The Spurs’ last lead was 4-2. They trailed by double figures for the bulk of the final three quarters. And when they made their last big push, cutting the Warriors’ lead to 10 points on a jumper by little-used guard Bryn Forbes that made it 85-75 with 2:49 left in the third quarter, Golden State responded with a casual string of buckets — a Durant jumper, a Draymond 3, a Steph 3, and a Curry drive for a pair of free throws — that pushed the lead back to 20 less than two minutes later.

LaMarcus Aldridge capped a disappointing series with eight points on 4-for-11 shooting. Patty Mills, of whom much was asked after Parker suffered his season-ending quad injury, again struggled to shake loose of the defense of Thompson, scoring 14 points on 4-for-13 shooting. Jonathon Simmons, a revelation earlier in the series who likely made himself a ton of money in restricted free agency with his play in place of the injured Leonard, added 13 points on 5-for-15 shooting.

In wrapping up their third straight sweep of this playoff run, the Warriors improved to 12-0, topping the 1989 and 2001 Los Angeles Lakers for the longest winning streak to open a single postseason. They now await the winner of the Eastern Conference finals between the Cleveland Cavaliers and Boston Celtics. Cleveland — the team the Warriors beat to win the 2015 NBA championship and to whom Golden State lost the 2016 title, and the opponent everyone in the NBA-watching world has expected to see standing across the ring from the Dubs come June — leads that series 2-1.

“I mean, obviously, [the Cavs have] got some work to do to get there,” Curry told ESPN’s Scott Van Pelt during a post-game interview. “We’ll be watching the rest of that series. But there is, you know, a flair to that potential matchup. We’ve done our part, and now we can sit and wait and watch, and see what happens.”
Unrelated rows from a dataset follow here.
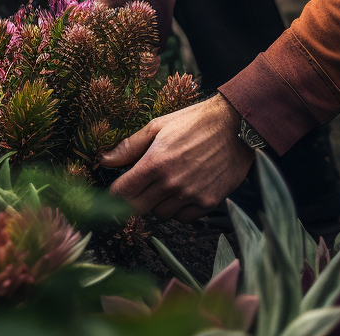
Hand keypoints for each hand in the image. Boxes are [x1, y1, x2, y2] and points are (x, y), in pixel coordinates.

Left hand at [102, 94, 255, 221]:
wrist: (236, 125)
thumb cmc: (194, 121)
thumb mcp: (159, 126)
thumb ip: (130, 146)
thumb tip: (103, 159)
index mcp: (155, 162)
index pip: (122, 192)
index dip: (115, 192)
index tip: (117, 188)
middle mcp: (171, 182)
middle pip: (138, 208)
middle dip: (133, 199)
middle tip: (140, 187)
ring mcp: (190, 194)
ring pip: (160, 215)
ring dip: (158, 203)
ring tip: (167, 183)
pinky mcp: (208, 202)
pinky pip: (183, 218)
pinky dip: (179, 209)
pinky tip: (184, 191)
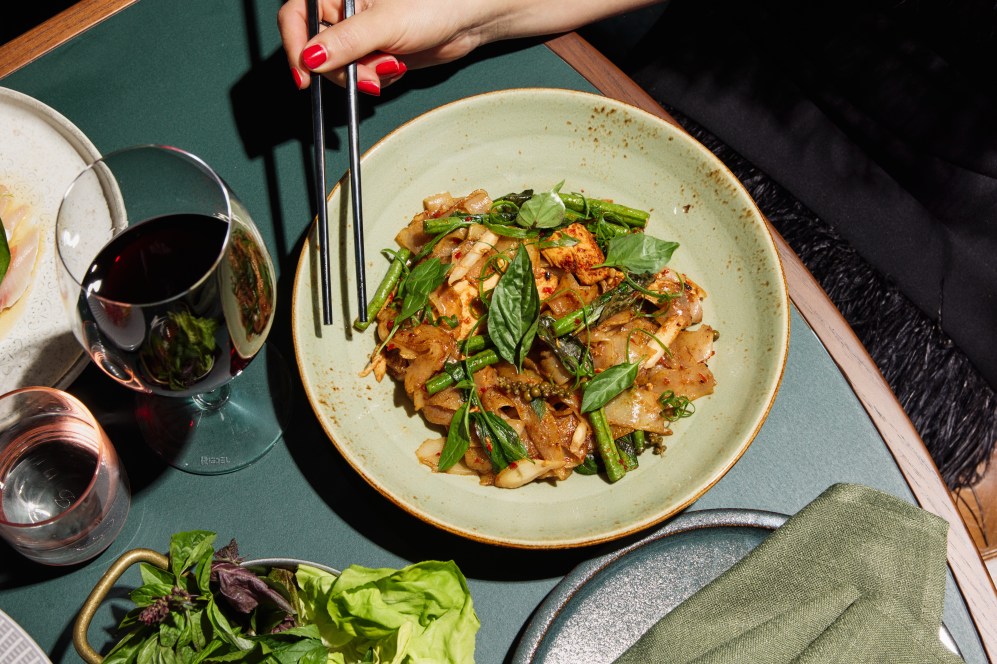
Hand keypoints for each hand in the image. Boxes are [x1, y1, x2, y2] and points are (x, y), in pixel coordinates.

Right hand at [278, 0, 491, 93]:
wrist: (466, 21)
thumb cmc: (433, 5)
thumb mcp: (384, 24)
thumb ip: (344, 42)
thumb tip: (310, 58)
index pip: (296, 17)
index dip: (296, 47)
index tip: (305, 75)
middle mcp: (343, 13)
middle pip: (316, 51)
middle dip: (343, 69)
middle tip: (368, 75)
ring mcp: (357, 36)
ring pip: (339, 69)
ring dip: (363, 77)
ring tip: (392, 64)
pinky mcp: (373, 54)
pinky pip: (360, 77)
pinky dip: (377, 79)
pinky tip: (396, 66)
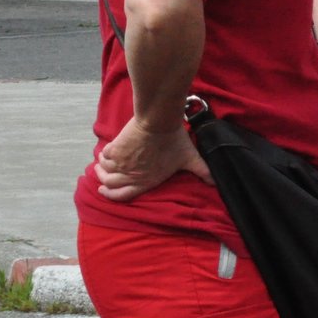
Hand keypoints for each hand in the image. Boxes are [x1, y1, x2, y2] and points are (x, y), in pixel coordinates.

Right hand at [95, 113, 212, 201]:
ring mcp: (121, 163)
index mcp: (146, 181)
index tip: (104, 191)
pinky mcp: (115, 149)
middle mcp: (131, 175)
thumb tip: (216, 182)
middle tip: (101, 177)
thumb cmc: (175, 140)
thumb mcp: (190, 158)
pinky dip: (103, 155)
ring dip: (101, 168)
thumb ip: (202, 171)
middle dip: (104, 181)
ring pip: (104, 170)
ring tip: (101, 163)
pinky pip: (104, 156)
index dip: (112, 195)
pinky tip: (105, 152)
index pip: (123, 195)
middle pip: (110, 183)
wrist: (159, 121)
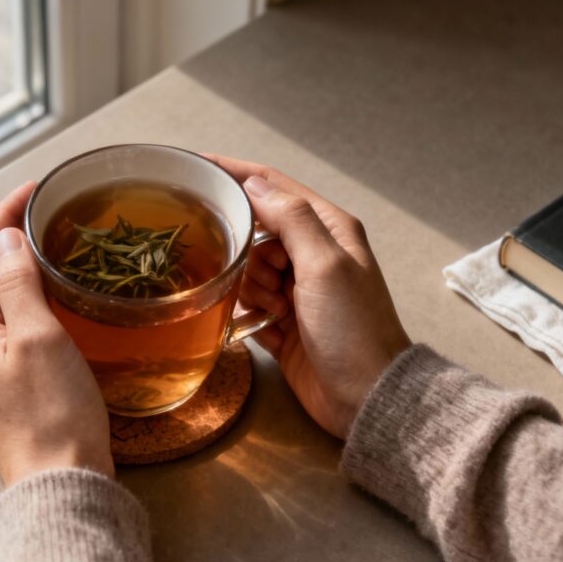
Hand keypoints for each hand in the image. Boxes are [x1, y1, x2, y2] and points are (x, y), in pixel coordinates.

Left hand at [0, 182, 113, 485]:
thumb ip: (17, 281)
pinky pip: (7, 325)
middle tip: (48, 212)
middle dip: (9, 236)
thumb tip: (5, 237)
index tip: (34, 190)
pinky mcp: (1, 384)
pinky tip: (50, 297)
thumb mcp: (38, 335)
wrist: (59, 484)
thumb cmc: (53, 414)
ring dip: (17, 266)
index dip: (3, 214)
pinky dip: (25, 298)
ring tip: (52, 245)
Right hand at [210, 155, 410, 438]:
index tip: (197, 166)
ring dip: (251, 289)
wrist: (366, 395)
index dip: (236, 174)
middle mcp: (312, 254)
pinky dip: (247, 313)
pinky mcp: (281, 322)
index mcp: (328, 228)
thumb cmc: (353, 327)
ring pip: (247, 270)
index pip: (273, 186)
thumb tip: (253, 184)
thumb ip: (290, 218)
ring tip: (276, 310)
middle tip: (267, 278)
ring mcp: (296, 289)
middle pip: (255, 232)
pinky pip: (245, 305)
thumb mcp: (324, 264)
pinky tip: (260, 325)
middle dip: (247, 252)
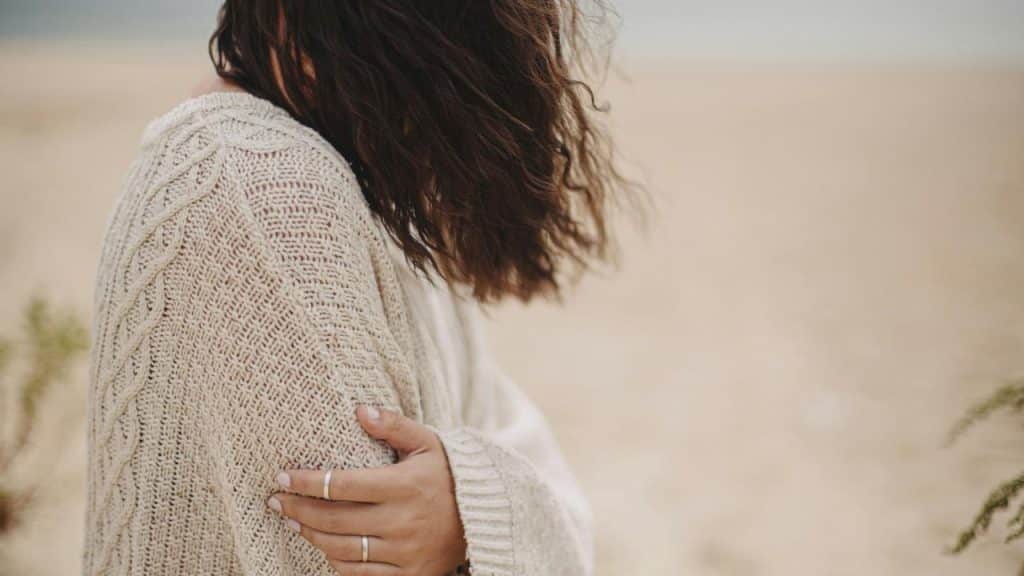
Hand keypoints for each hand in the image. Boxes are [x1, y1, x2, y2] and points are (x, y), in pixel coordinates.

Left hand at [267, 406, 467, 575]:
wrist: (485, 518)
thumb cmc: (449, 475)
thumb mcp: (428, 443)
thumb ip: (394, 426)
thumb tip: (360, 409)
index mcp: (405, 486)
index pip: (342, 485)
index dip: (306, 482)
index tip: (281, 476)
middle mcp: (403, 522)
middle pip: (334, 519)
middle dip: (298, 509)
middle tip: (277, 500)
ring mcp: (405, 552)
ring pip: (342, 549)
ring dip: (311, 535)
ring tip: (293, 521)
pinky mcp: (409, 575)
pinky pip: (360, 575)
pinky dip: (336, 561)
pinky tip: (323, 546)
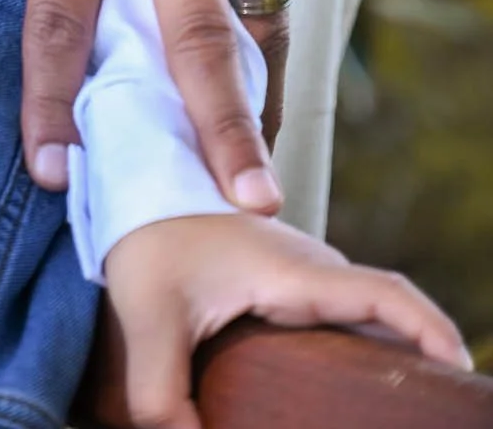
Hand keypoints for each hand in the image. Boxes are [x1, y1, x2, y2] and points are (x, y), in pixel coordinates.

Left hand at [97, 213, 470, 427]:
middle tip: (429, 408)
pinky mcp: (285, 288)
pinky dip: (356, 352)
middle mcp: (310, 272)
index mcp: (292, 272)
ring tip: (391, 410)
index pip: (383, 294)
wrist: (136, 188)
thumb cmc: (146, 239)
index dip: (429, 331)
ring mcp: (301, 278)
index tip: (457, 366)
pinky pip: (337, 320)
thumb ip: (161, 392)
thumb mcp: (147, 318)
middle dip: (416, 362)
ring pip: (363, 320)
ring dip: (385, 359)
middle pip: (386, 317)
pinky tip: (344, 394)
They’ll be waiting awhile; Game 1 of the Finals won’t happen until June 1. When it does tip off, though, it’ll do so at Oracle Arena, hosted by a team featuring the most fearsome collection of offensive talent in the league — one that has outscored its postseason opposition by more points than any team ever has entering the championship round, one that also comes attached to the stingiest defense in the playoffs, and one that has gone 27-1 since March 11 — and that is awaiting with bated breath the opportunity to keep its historic dominance rolling in pursuit of a second title in three years.